Caveats
Checking if a pointer to a function is initialized with an valid function is not an easily solvable problem. Any solution, will not be portable across platforms, and is also dependent on the binary format (statically or dynamically linkable formats) that you end up with. There are ways to do this, with varying success, on different binary formats, however I am not going to go over every permutation. Hopefully this will get you going down that rabbit hole :-) and you can figure out the particular solution that works for you in your circumstances.
In order for some of the solutions to work you have to ensure that the linked binaries have exported symbols (it's possible to do it without, but it's a lot harder and I don't have the time). So when you're linking your program ensure that you have dynamic symbols enabled.
Having said that, here's an approach you can use on systems using dlfcn functions. (See History below)
More Caveats
As @Deduplicator points out in his comment below, there may be situations where 0xdeadbeef
may arbitrarily happen to point to a valid function, in which case you may end up with a situation where you end up calling the wrong valid function. There are ways to mitigate that situation at either compile-time or runtime but you'll have to build the solution by hand. For example, C++ does it by mangling in namespace into the symbols. You could require that to happen. (I'll think of an interesting way to do this and post it)
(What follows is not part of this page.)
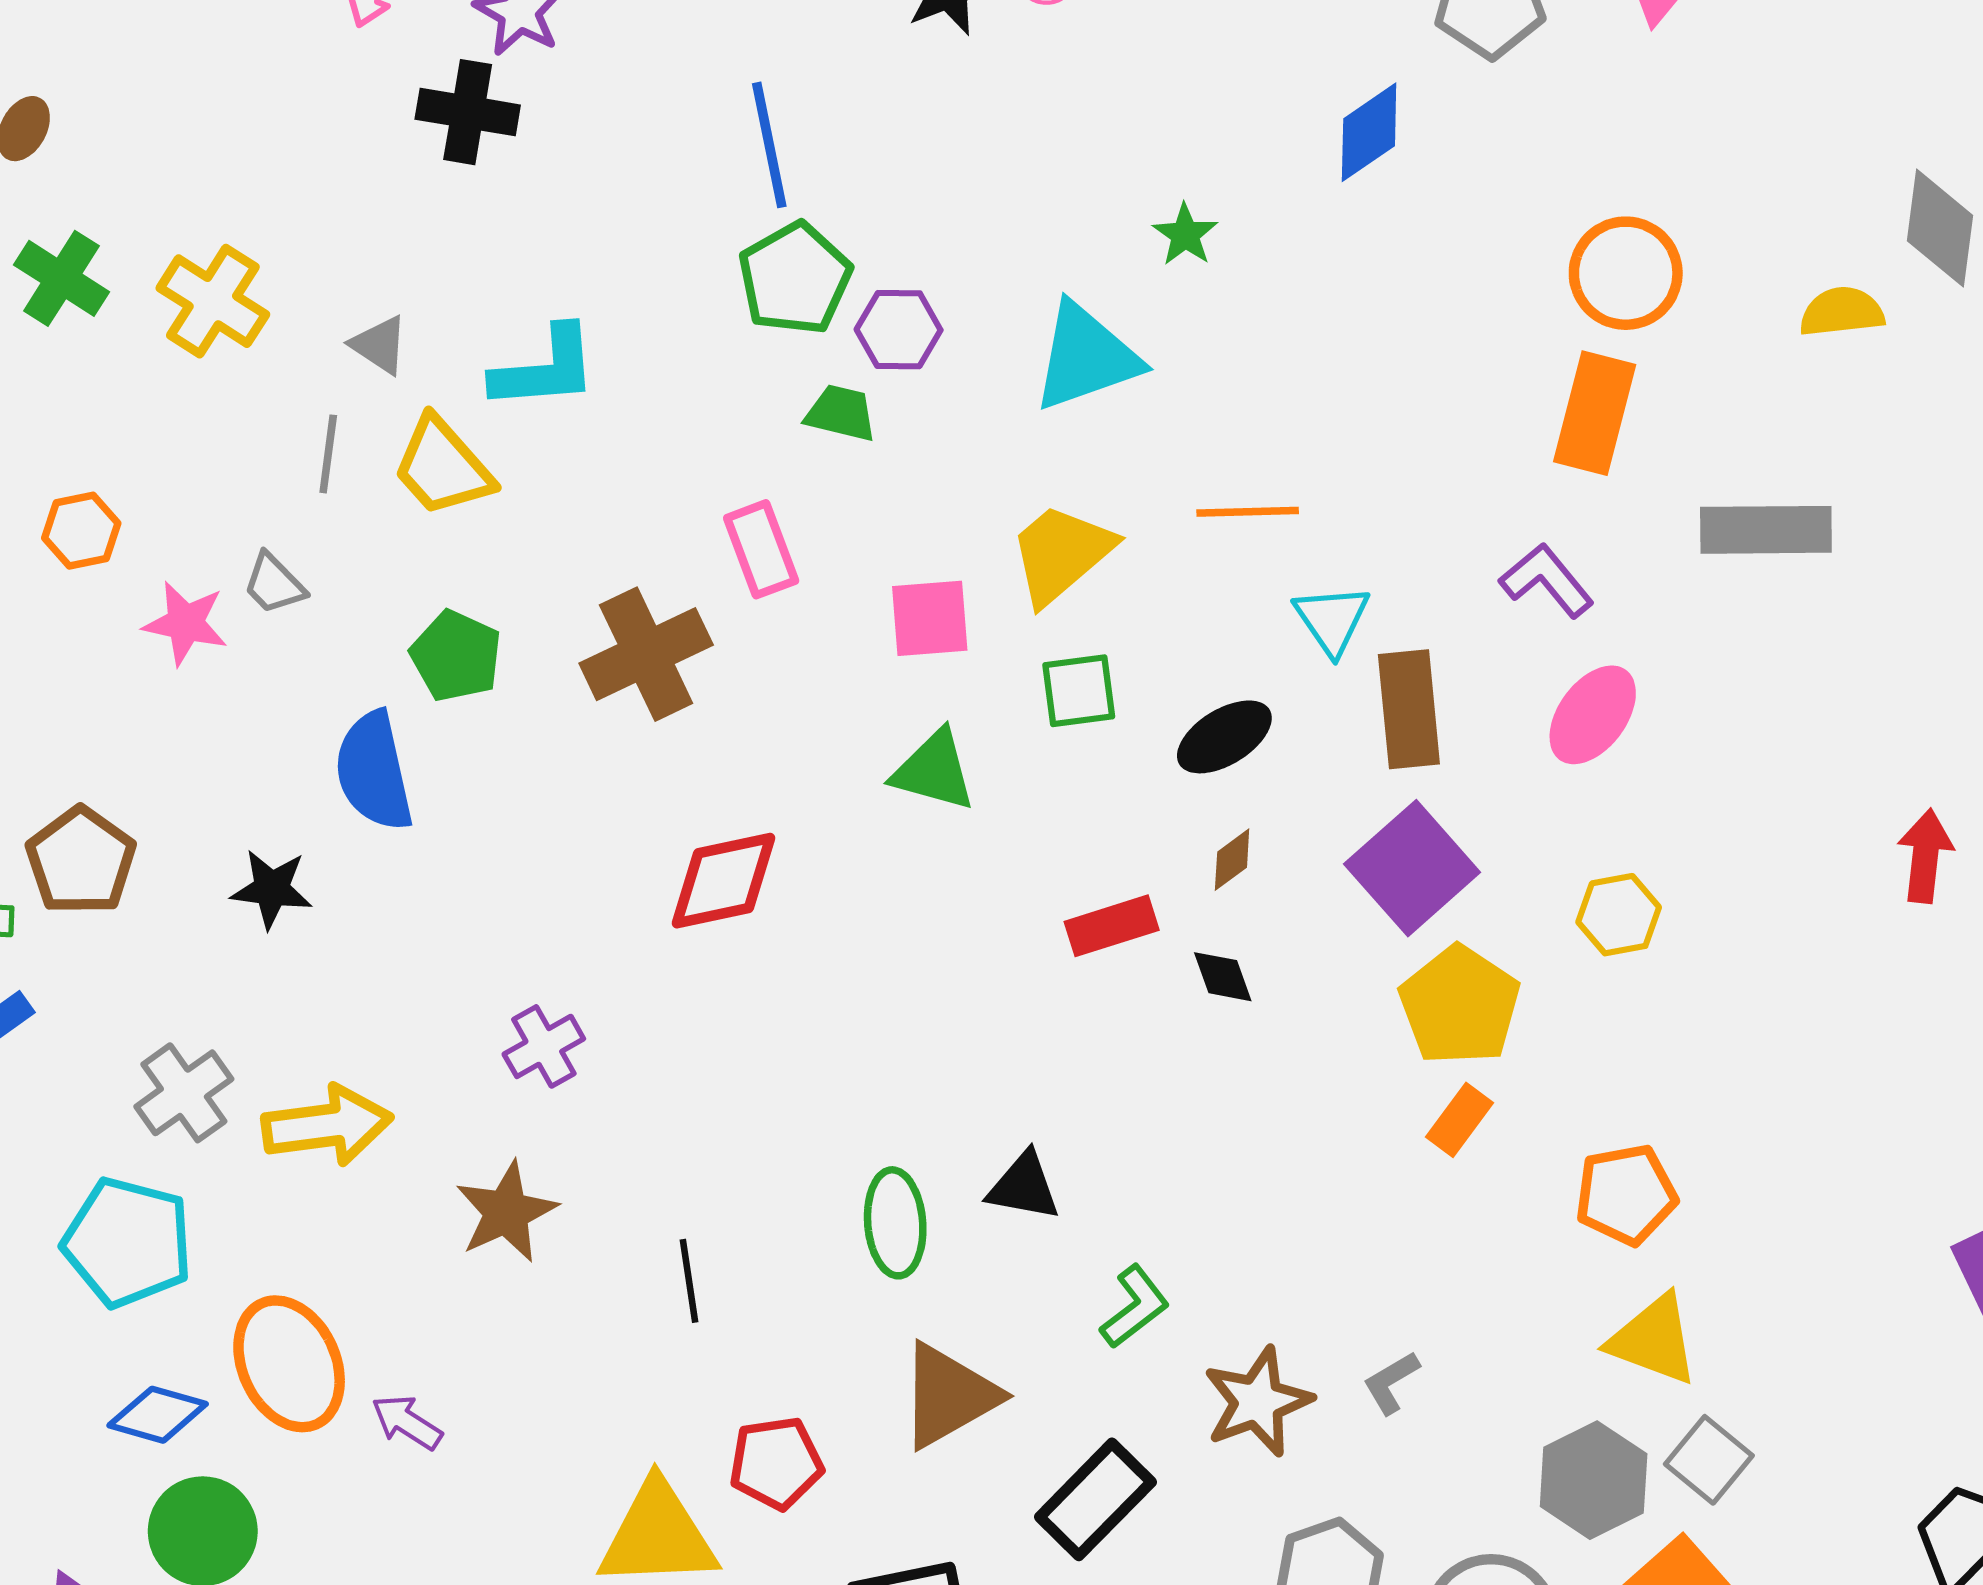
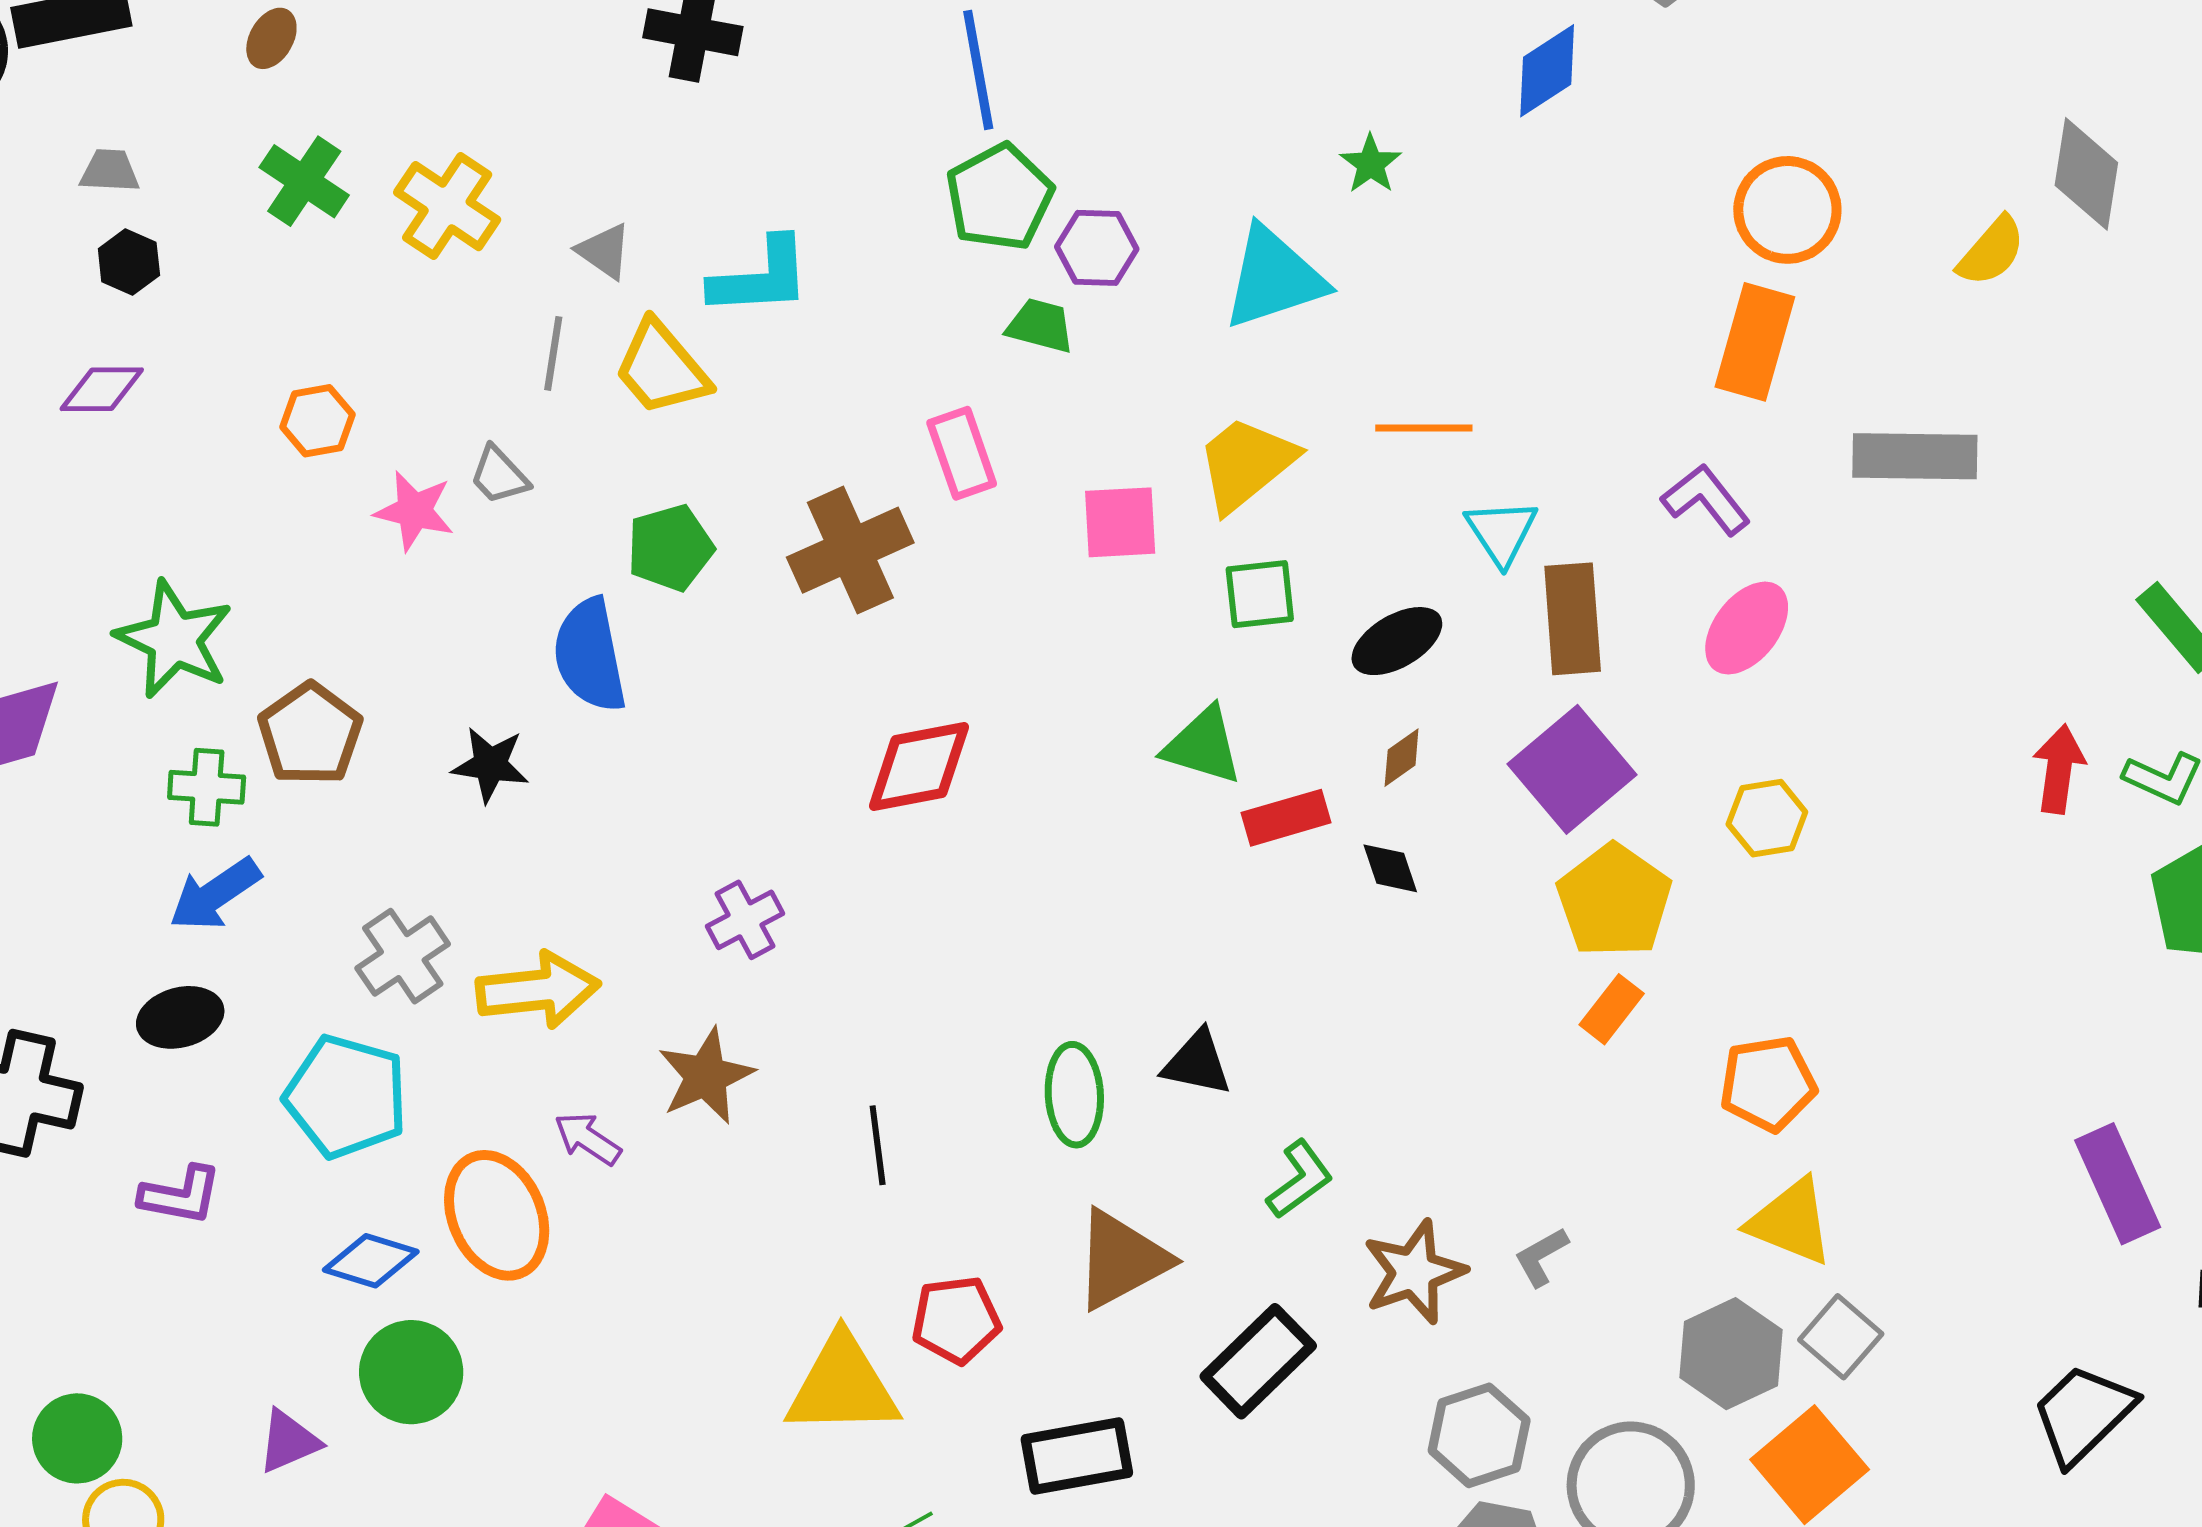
yellow semicircle: (1842, 312) -> (1991, 251), turned 136
green pentagon: (456, 656) -> (670, 548), turned 30
green triangle: (934, 771) -> (1203, 746), moved
purple arrow: (407, 1422) -> (588, 1139), moved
Linux / SysV variants (Mac OSX included)
Use dladdr
(SysV) (GNU has a dladdr1 as well) to determine which function does the address you provide fall within:
Example:
#include <stdio.h>
#include <stdlib.h>
#include <unistd.h>
#include <dlfcn.h>
int is_valid_function_ptr( void *func) {
Dl_info info;
int rc;
rc = dladdr(func, &info);
if (!rc) {
/* really should do more checking here */
return 0;
}
return 1; /* you can print out function names and stuff here */
}
void print(const char *value) {
fprintf(stdout, "%s", value);
}
void call_the_printer(void (*foo)(), const char *value)
{
if(is_valid_function_ptr(foo)) {
foo(value);
}
else {
fprintf(stderr, "The Beef is Dead!\n");
}
}
int main()
{
void (*funcptr)() = (void (*)()) 0xdeadbeef; /* some dead pointer */
call_the_printer(funcptr, "Hello Dead Beef\n");
funcptr = print; /* actually a function */
call_the_printer(funcptr, "Hello Printer\n");
return 0;
}
NOTE Enable dynamic symbols for this to work
GCC/LLVM etc.
use -rdynamic
or -Wl,--export-dynamic
during the link process, so compile with:
gcc -o ex1 -rdynamic ex1.c
Windows
Windows does its own thing (as always) and I haven't tested any of these, but the basic concept should work:
Use GetModuleHandle
and EnumCurrentProcess
together to get loaded symbol information and run through the pointers in a loop to see they match any of the address therein.
The other way would be to use VirtualQuery
and then cast mbi.AllocationBase
to (HMODULE) and see if you get the path of your own binary back.